Data Scientist/Analyst | Besample (04/2024-06/2024)
- Uncovered important aspects of bot behavior for Besample, a very small company that collects worldwide data from paid surveys (bots scam Besample out of money and introduce unreliable data).
- Reverse-engineered trained machine learning models to find the most significant features of bot behavior, using an established list of bots.

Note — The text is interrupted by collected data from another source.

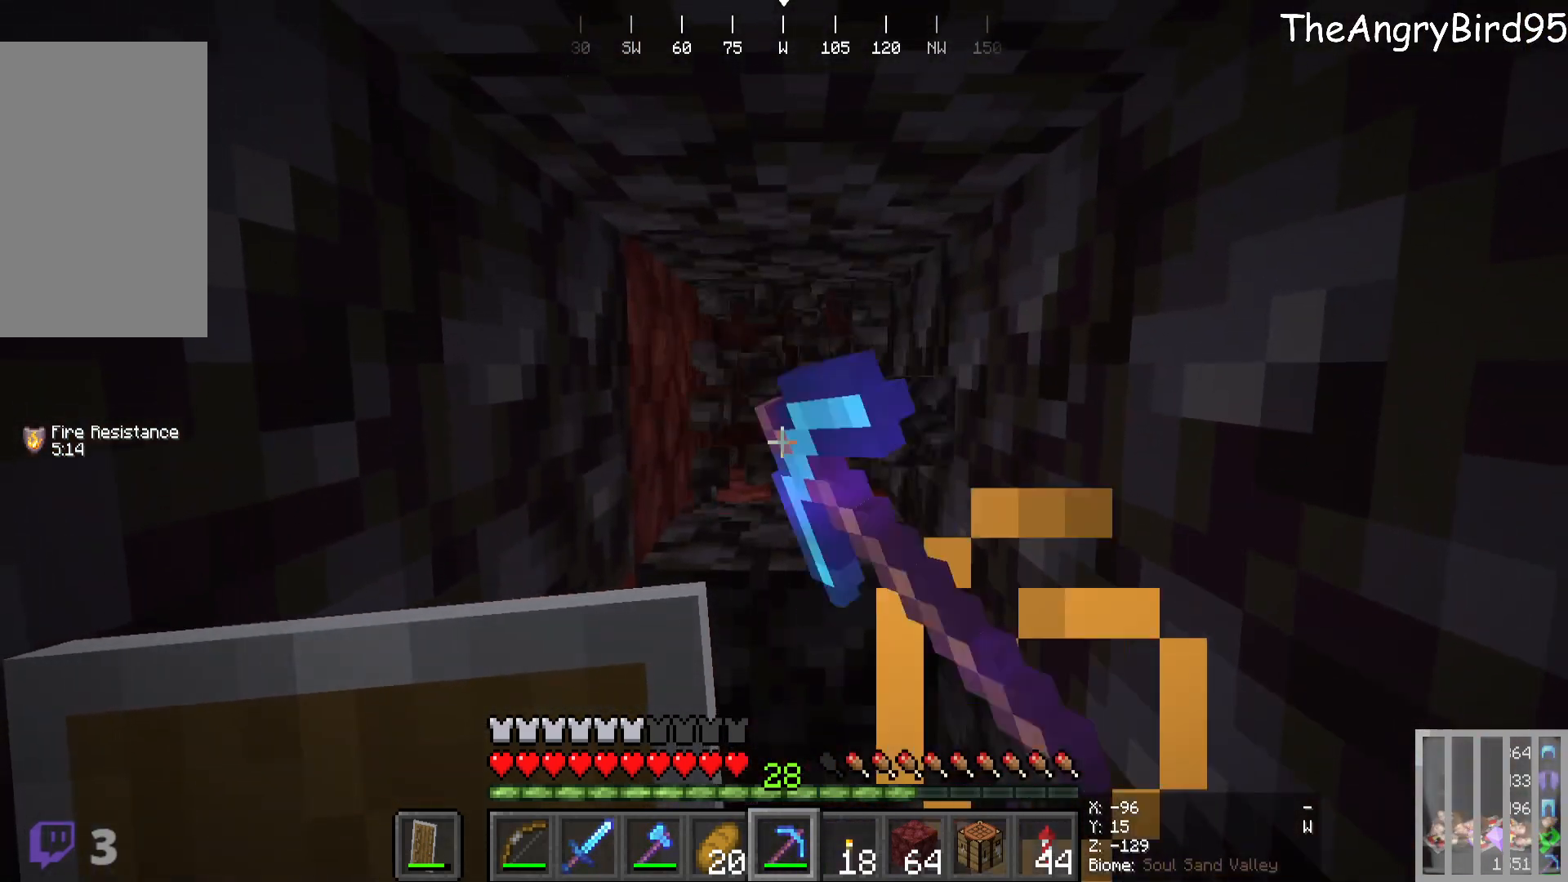
{"keys": [], "mouse": ["left"], "events": []}
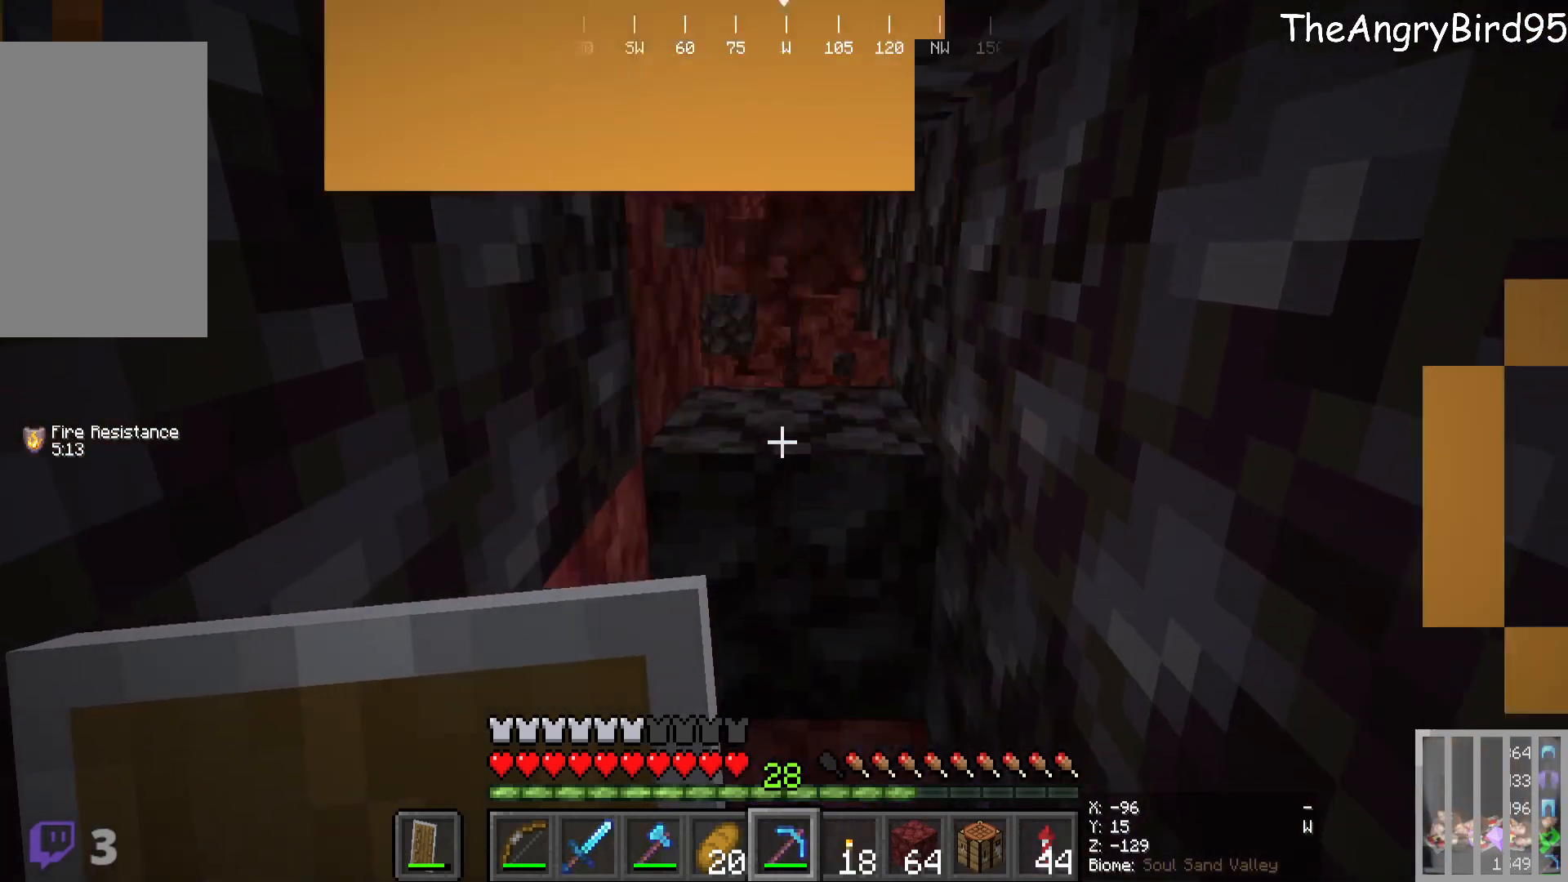
{"keys": [], "mouse": [], "events": [[150, "w", "down"], [250, "mouse_left", "up"], [416, "w", "up"]]}
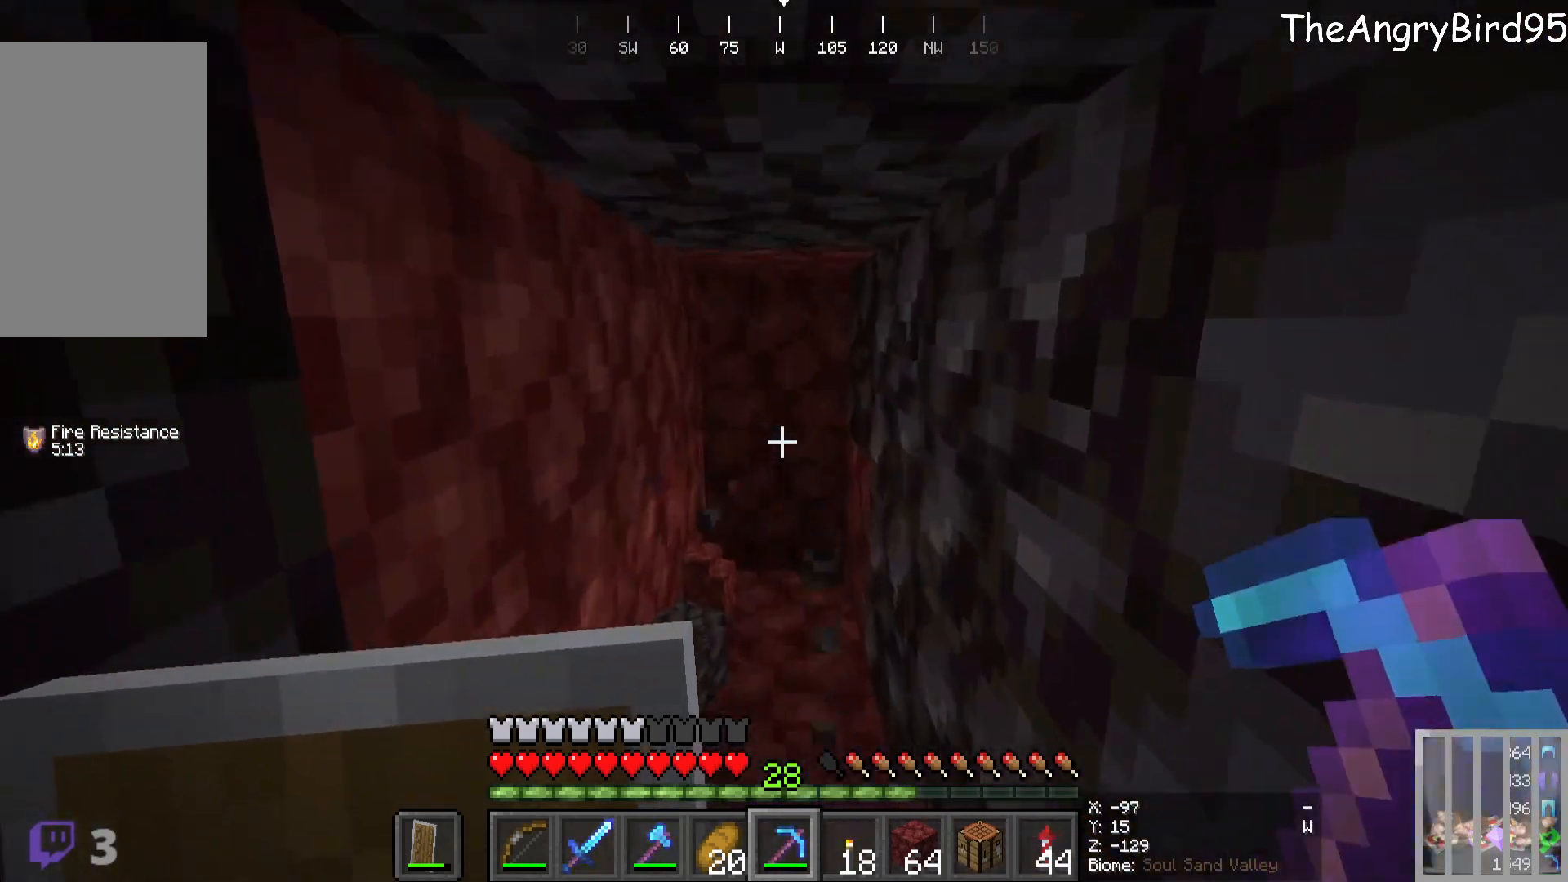
{"keys": [], "mouse": ["left"], "events": [[133, "w", "down"], [166, "mouse_left", "down"], [433, "w", "up"]]}
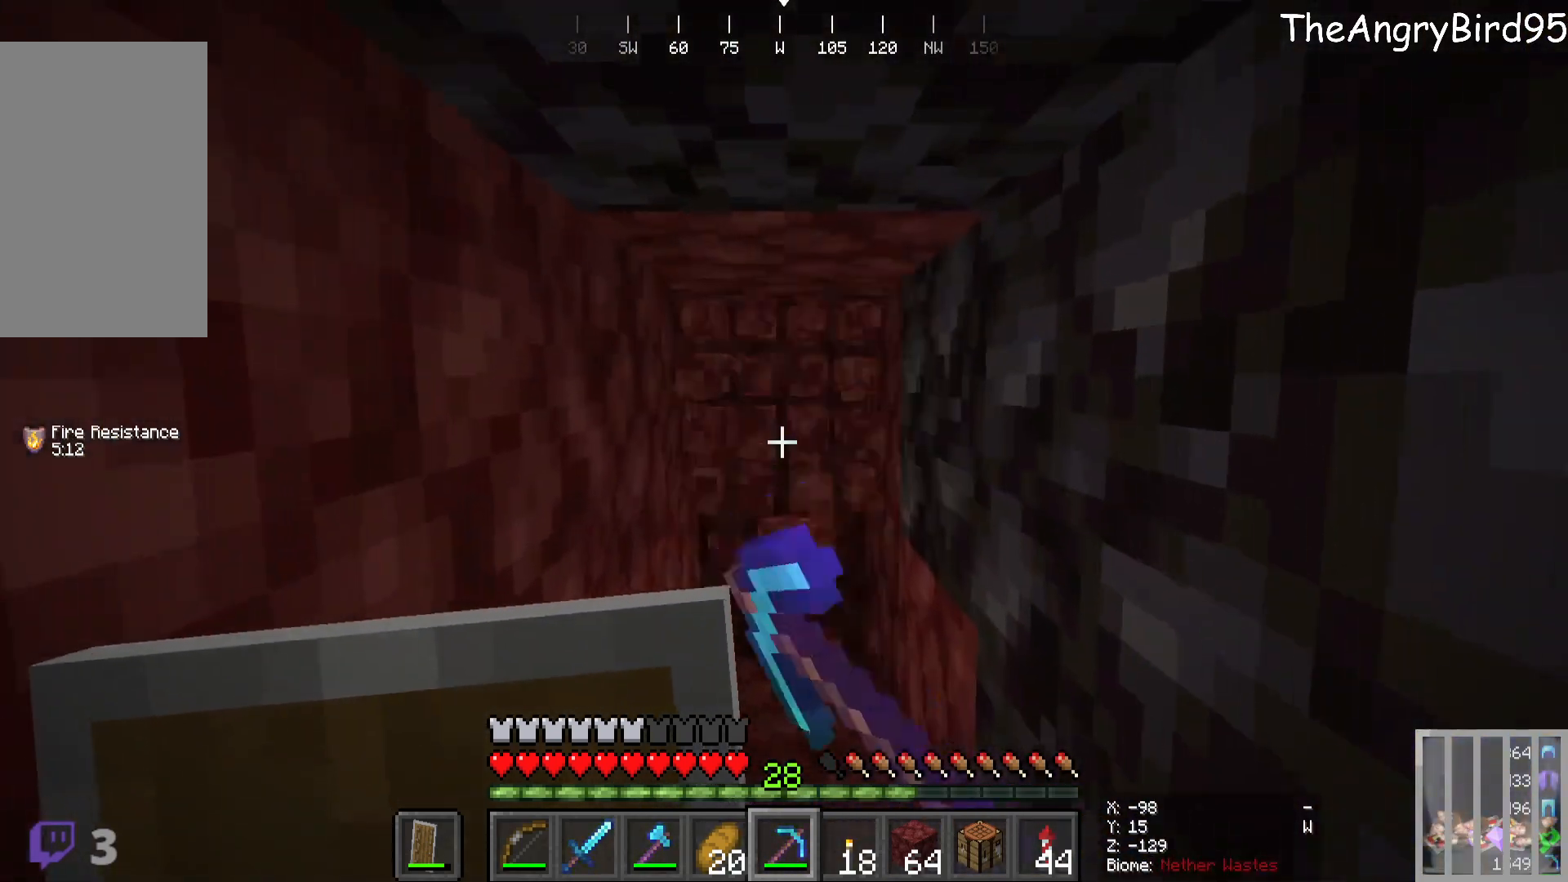
{"keys": ["w"], "mouse": ["left"], "events": [[83, "mouse_left", "up"], [216, "w", "down"], [366, "mouse_left", "down"]]}
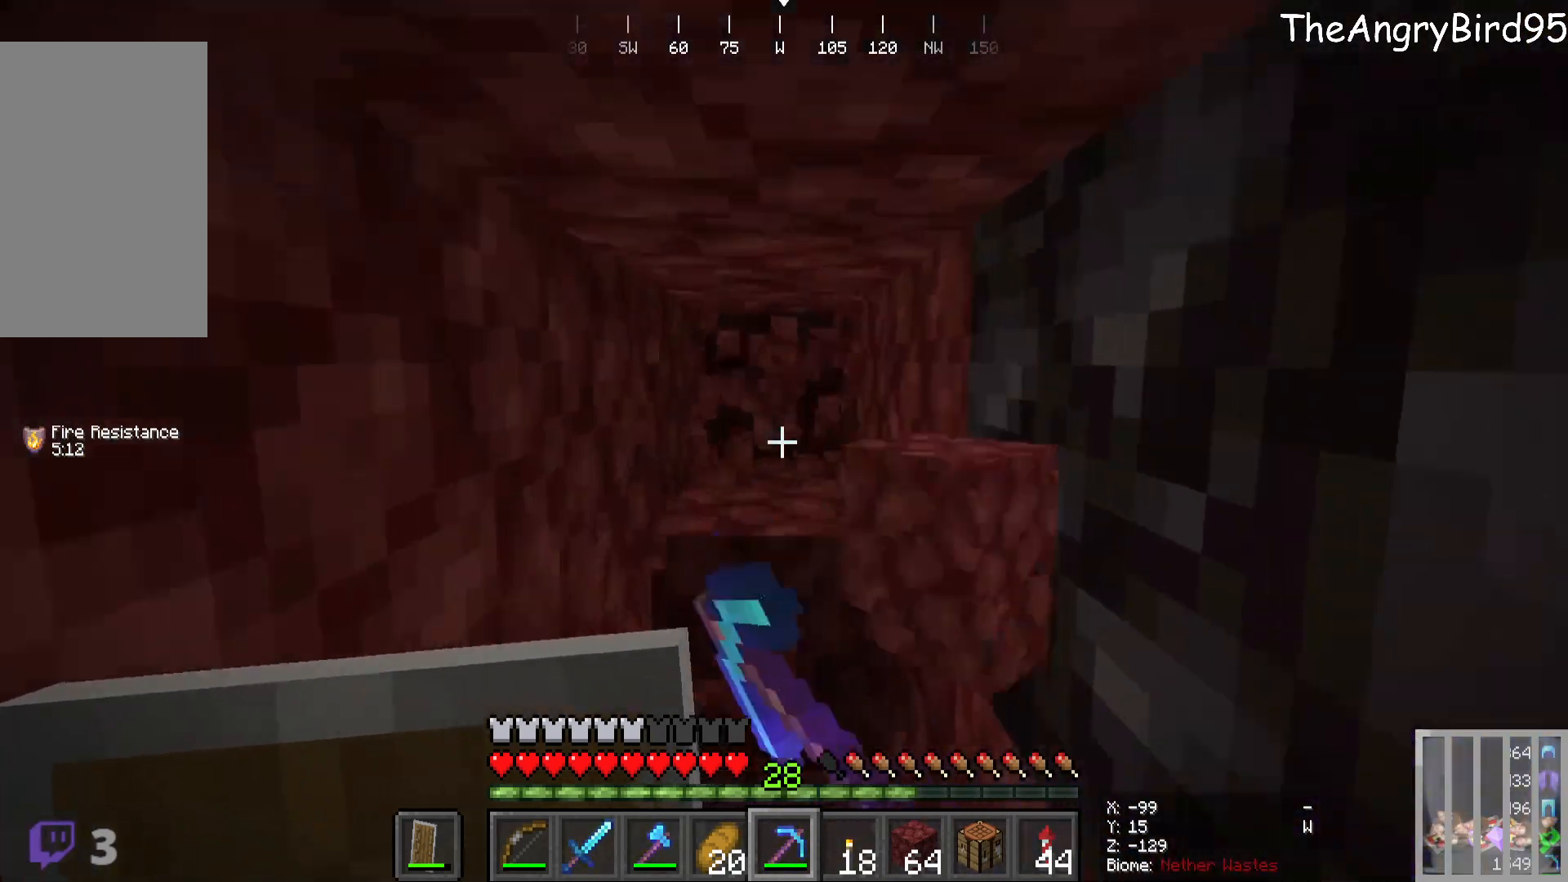
{"keys": [], "mouse": ["left"], "events": [[166, "w", "up"], [200, "mouse_left", "up"], [383, "mouse_left", "down"]]}
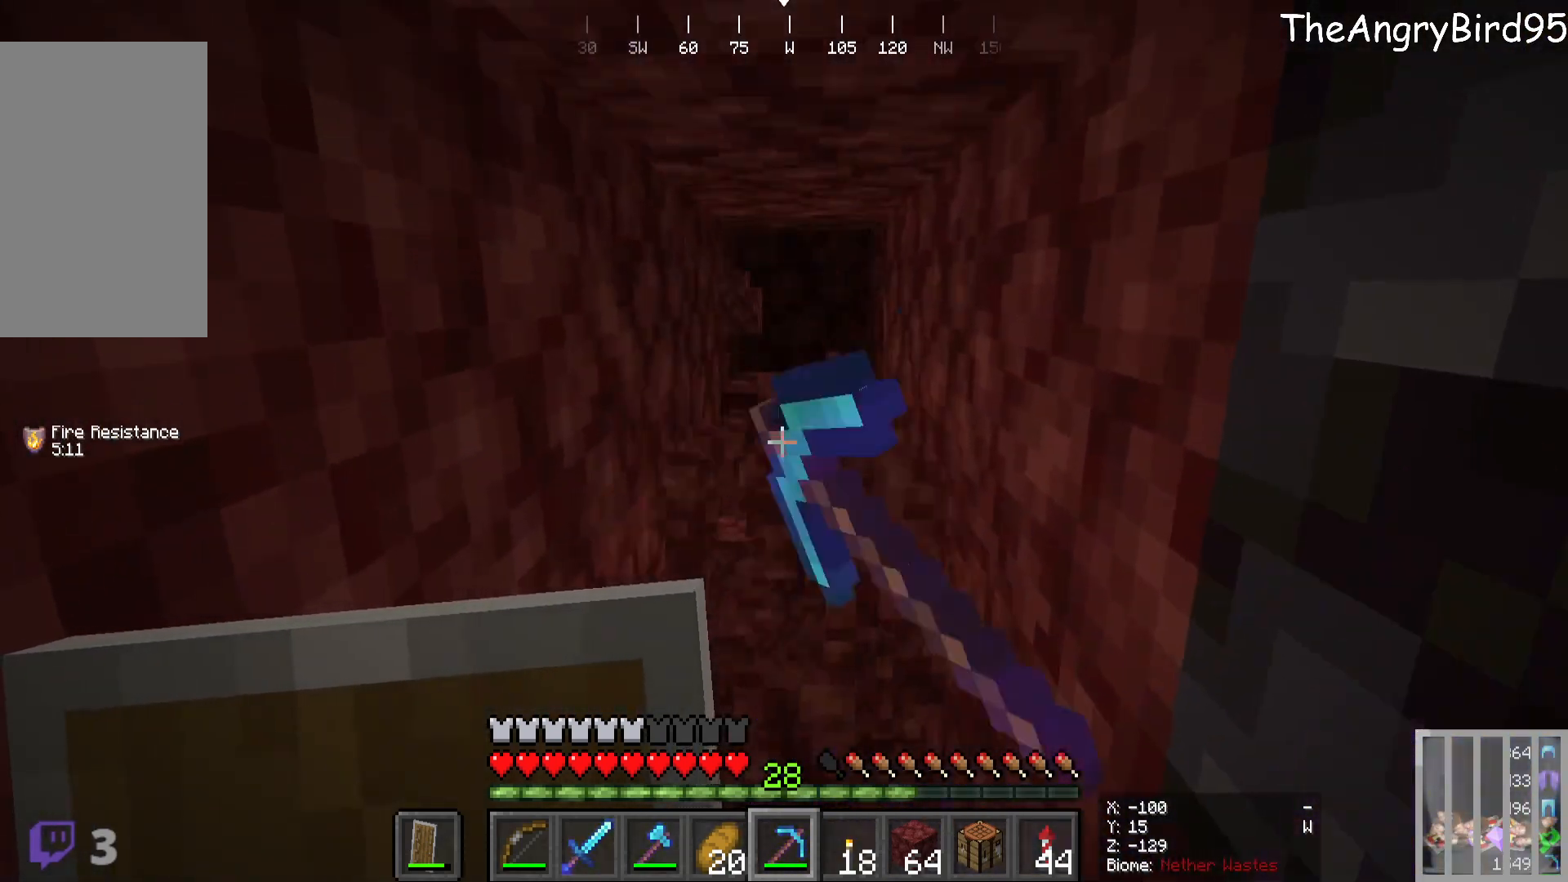
{"keys": [], "mouse": ["left"], "events": [[16, "w", "down"], [133, "mouse_left", "up"], [350, "mouse_left", "down"], [400, "w", "up"]]}
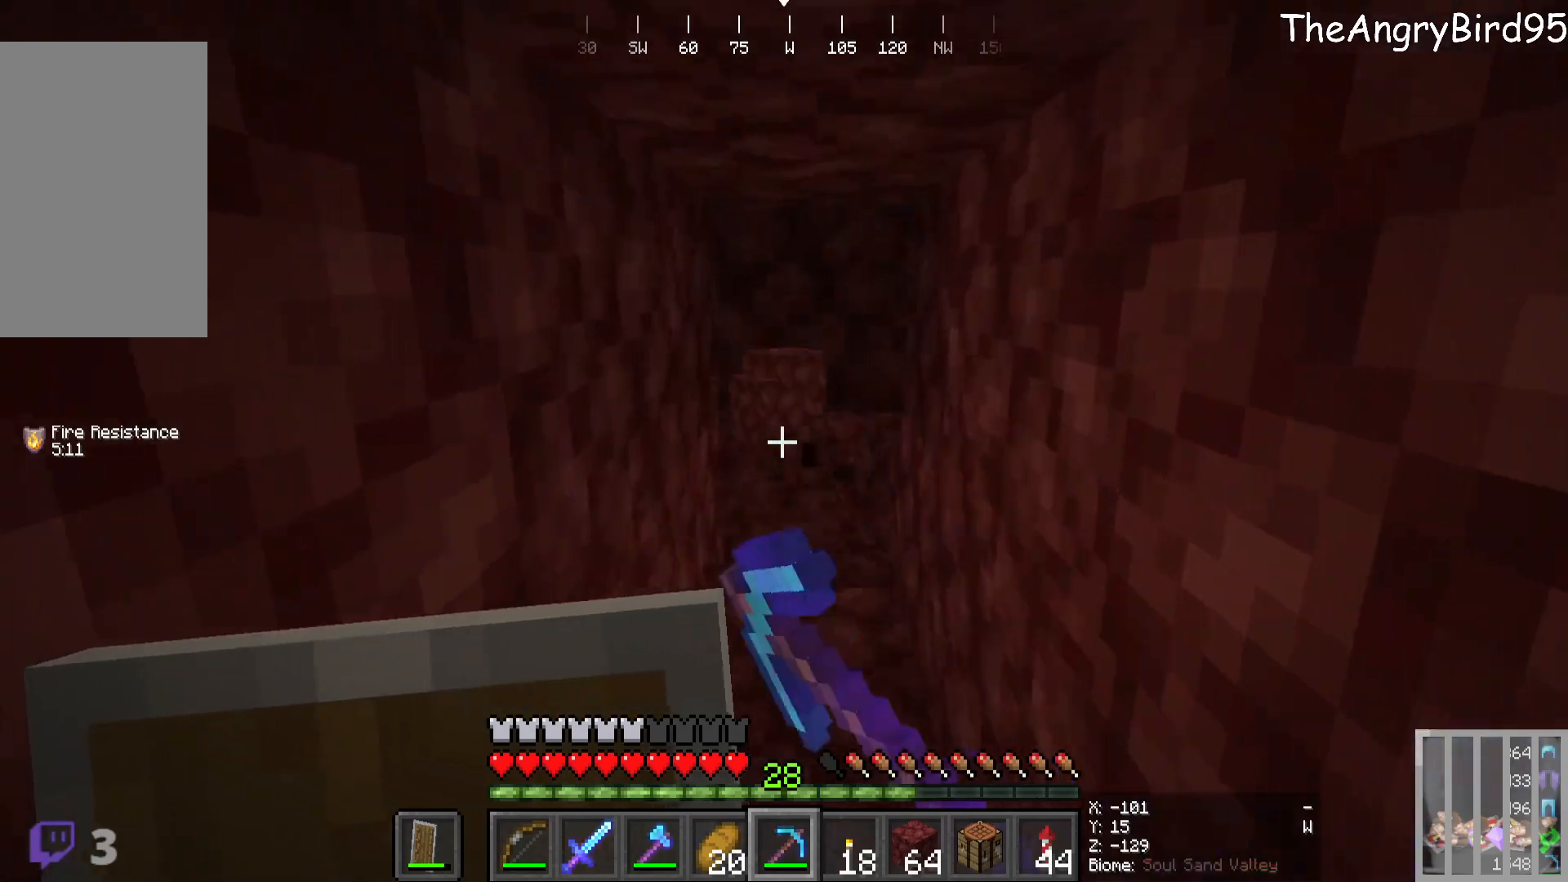
{"keys": ["w"], "mouse": ["left"], "events": [[66, "mouse_left", "up"], [350, "w", "down"], [450, "mouse_left", "down"]]}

- Educated Besample staff on how to use this technique to supplement their future analyses during the final presentation.
- Link to project
Data Scientist/AI Engineer | DataSpeak (09/2023-11/2023)
- Developed a question-answering customer service system using Retrieval-Augmented Generation, integrating technologies like Pinecone LLM, Hugging Face, LangChain, and Streamlit.
- Achieved coherent response generation in ~30 seconds and presented the solution to C-level executives at DataSpeak.
- Link to project
Inventory Control Specialist | ADUSA Distribution (01/2023 – 11/2023)
- Streamlined inventory management processes for the team, resulting in a 10% improvement in workflow efficiency.
- Employed Excel functions to develop and maintain accurate inventory tracking systems, reducing data discrepancies.
- Analyzed and resolved complex inventory issues, demonstrating strong problem-solving skills and attention to detail.
- Collaborated with other departments to optimize inventory levels and educated the team on new software.
Scientific Data Analyst Intern | Lawrence-Livermore National Lab (06/2018-08/2018)
- Sponsored by the U.S. Department of Homeland Security (DHS) Domestic Nuclear Detection Office (DNDO).
- Engaged in a rigorous internship focusing on evaluating a novel x-ray detection system.
- Utilized Python for data extraction and analysis, contributing to pivotal project insights.
- Presented findings to senior scientists, influencing project trajectory and gaining valuable experience in data-driven decision-making in a research environment. Also presented to peers and wrote a 13-page report for DHS.
Scientific Researcher | Penn State University (09/2017-04/2019)
- Part of PSU flight program group, working collaboratively and iteratively throughout the project’s life cycle to engineer a rocket payload for a NASA sounding rocket - launched from Norway to study polar mesospheric winter echoes (PMWEs). Link to a paper
- Planned data collection for Langmuir probes, a scientific instrument, enabling science team to better understand PMWEs after data collection.
- Attended launch to provide oversight on ground station setup and to monitor atmospheric conditions in control room if science lead was unavailable.
Education
- Pennsylvania State University | B.S. in Physics with Math Minor | GPA: 3.5 (08/2016-12/2019)
- TripleTen | Data Science Program (01/2023-12/2023): Completed 16 reviewed projects in data science/analysis focusing on EDA, data preprocessing, statistics, and machine learning.